• _What is expected_
Go to the line containing "386 458 35.78" in the records below and print it and every following line exactly, on through the line containing "254 208 110.73", then stop.

#### Extracted records ####

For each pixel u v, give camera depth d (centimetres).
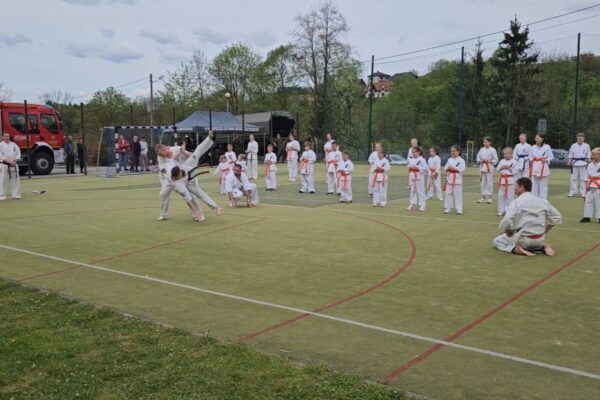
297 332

####
#### Extracted records ####

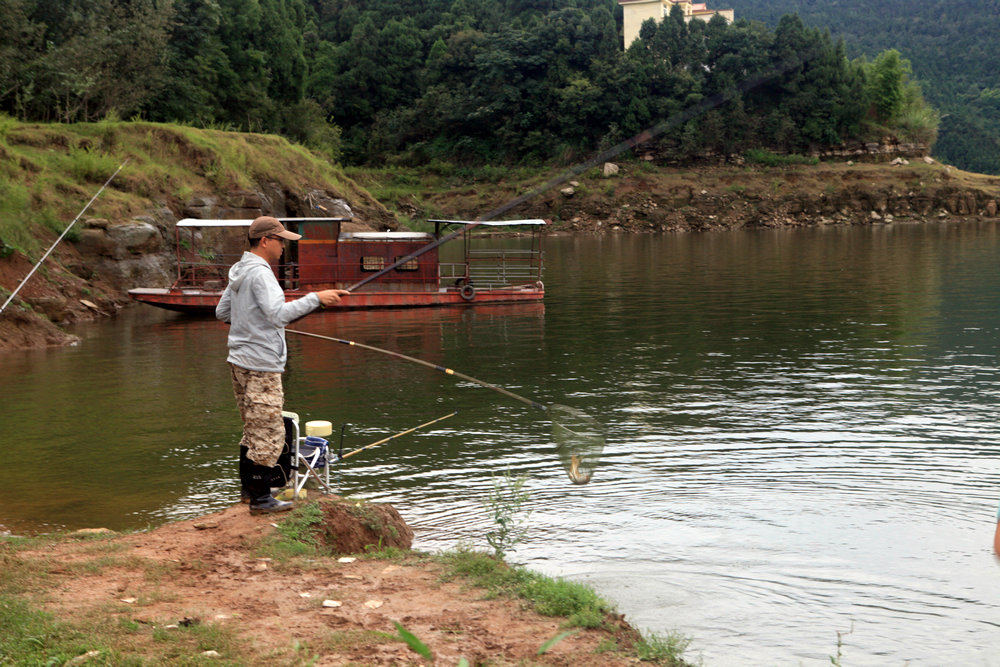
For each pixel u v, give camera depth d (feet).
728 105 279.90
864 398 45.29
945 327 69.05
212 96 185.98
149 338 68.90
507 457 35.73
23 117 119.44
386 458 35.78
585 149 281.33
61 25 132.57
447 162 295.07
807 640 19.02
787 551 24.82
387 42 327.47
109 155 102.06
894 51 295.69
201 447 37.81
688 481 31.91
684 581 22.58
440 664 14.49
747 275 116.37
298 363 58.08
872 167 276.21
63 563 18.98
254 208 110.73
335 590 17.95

####

• _Response below_
386 458 35.78
585 149 281.33
61 25 132.57
447 162 295.07
807 640 19.02
787 551 24.82
387 42 327.47
109 155 102.06
894 51 295.69
201 447 37.81
688 481 31.91
684 581 22.58
440 664 14.49
747 275 116.37
298 363 58.08
872 167 276.21
63 563 18.98
254 208 110.73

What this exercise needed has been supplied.